Their Central Park apartment is crucial to the story. Was that also created in Queens? You know, to rent that apartment in the movie would have been the entire budget of the movie. And besides, when you consider New York City apartment rules in terms of use of service elevator, approval from co-op boards and such, the film would have been impossible. So we created the apartment in this wonderful prewar building — it had the right floors, the right tiles, baseboards and windows. And then we spent our design budget on completely redoing the house top to bottom to make it look like a one-level apartment.

Like so many apartments in this genre, the layout of the apartment seems impossible to figure out. It is impossible to follow. I drew out several blueprints of what the apartment could be, but we never followed any of them. At one point, the person doing the sound mix tried to map it out, and it came out as this wonderful, impossible scrawl.

Can you talk a little about the music for this film? Our musical composer was a guy named Nico Muhly, who is 25-years-old and has been working with Philip Glass for seven years. At 18 he was pulled out of Julliard by Glass. Niko is sort of Joshua 15 years later. He did an amazing job, but his musical inclination is very different from what I wanted. I was thinking very much like [Krzysztof] Penderecki, who did “Threnody to the Victims of Hiroshima,” and the music that was in The Shining and The Exorcist. It is modern-classical, dark, wonderful stuff. Niko is more comfortable in atonal minimalism, but he got what we wanted.

The movie leaves itself open to lots of interpretations. What have been the responses to the film?
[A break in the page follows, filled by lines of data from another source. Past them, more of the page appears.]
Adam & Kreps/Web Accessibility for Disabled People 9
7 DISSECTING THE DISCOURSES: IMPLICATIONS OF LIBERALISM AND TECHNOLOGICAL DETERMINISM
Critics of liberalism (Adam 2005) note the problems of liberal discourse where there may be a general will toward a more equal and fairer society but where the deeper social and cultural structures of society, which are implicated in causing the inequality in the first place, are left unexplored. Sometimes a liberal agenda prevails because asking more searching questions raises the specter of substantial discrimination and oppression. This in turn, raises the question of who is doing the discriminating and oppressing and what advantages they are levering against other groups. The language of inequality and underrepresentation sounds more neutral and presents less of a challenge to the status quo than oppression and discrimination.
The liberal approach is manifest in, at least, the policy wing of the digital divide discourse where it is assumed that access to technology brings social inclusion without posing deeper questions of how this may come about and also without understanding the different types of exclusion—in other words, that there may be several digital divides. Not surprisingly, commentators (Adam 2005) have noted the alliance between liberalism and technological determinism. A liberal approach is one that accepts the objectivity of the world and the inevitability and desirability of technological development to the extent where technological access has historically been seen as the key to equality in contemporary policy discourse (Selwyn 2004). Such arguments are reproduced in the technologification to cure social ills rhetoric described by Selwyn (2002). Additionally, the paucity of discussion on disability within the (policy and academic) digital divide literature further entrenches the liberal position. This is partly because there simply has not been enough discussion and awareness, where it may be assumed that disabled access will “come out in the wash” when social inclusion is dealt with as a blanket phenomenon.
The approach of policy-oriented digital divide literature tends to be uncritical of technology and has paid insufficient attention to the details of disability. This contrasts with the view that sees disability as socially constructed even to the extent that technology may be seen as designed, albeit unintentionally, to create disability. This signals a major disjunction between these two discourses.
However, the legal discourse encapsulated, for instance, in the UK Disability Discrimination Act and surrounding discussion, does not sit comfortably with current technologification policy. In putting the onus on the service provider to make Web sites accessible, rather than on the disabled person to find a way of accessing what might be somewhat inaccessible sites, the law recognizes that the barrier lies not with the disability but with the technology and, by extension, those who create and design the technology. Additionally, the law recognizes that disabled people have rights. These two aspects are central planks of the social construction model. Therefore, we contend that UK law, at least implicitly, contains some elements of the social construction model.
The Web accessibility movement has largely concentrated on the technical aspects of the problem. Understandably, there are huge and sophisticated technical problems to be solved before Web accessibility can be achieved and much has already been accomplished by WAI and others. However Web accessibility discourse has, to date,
There are so many people who come up after screenings to tell me that they’ve cracked the code and they know what I was really trying to say. Some people think it’s an elaborate gay coming-out story from the kid’s point of view. Another thought that when Joshua is nearly hit by a car in the beginning, he actually died and the rest is a dream. Then there is the version that believes it is all Abby’s psychosis.
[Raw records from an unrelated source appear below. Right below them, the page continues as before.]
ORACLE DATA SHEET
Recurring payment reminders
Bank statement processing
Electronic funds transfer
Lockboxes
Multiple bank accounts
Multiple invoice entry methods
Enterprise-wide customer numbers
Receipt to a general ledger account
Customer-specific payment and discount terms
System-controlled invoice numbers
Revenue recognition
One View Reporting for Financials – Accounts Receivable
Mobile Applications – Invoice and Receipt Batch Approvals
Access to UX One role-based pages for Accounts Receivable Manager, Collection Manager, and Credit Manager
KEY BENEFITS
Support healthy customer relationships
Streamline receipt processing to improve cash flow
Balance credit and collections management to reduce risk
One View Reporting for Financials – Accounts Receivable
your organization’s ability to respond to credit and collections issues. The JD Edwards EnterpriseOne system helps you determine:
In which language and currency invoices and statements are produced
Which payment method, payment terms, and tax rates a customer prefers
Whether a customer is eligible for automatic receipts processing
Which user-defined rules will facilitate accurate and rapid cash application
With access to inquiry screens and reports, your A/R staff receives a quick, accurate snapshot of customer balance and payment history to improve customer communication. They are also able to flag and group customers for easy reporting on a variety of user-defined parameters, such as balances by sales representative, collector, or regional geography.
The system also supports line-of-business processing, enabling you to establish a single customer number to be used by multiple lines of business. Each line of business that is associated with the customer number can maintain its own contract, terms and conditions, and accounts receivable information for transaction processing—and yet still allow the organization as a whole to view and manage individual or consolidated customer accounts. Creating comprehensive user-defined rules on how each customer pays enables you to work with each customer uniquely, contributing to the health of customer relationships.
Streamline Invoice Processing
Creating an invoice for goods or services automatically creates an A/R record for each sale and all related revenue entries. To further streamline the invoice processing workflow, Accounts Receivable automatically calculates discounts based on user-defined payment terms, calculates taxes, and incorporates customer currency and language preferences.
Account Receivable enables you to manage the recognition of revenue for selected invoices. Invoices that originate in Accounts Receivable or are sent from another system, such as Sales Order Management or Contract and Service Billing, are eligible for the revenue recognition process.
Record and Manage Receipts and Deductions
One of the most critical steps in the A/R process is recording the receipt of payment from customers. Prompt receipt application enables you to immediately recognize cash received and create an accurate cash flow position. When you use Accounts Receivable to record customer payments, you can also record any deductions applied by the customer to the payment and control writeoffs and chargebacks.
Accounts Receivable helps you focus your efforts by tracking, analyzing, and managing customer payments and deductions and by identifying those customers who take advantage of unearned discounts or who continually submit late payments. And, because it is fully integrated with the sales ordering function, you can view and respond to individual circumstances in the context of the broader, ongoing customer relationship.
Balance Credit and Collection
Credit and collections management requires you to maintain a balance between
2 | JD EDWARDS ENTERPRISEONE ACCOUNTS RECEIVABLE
Before Joshua, you made two docs. This film is very undocumentary-like, so what, if anything, did you bring from your documentary days? There is a scene in Hell House when people are getting ready and the kid has a seizure. It was all happening in real time, and to get it I had to storyboard it in my head. You are shooting and you are thinking that I need a cutaway of her blow-drying her hair, and then run down and get the ambulance. You are forced to put these scenes together in your head. And then when you are in the editing room, you wish you could have gotten this angle or that shot. All that longing for coverage really primes you for narrative filmmaking. It is such a luxury to draw out what you wish you could have.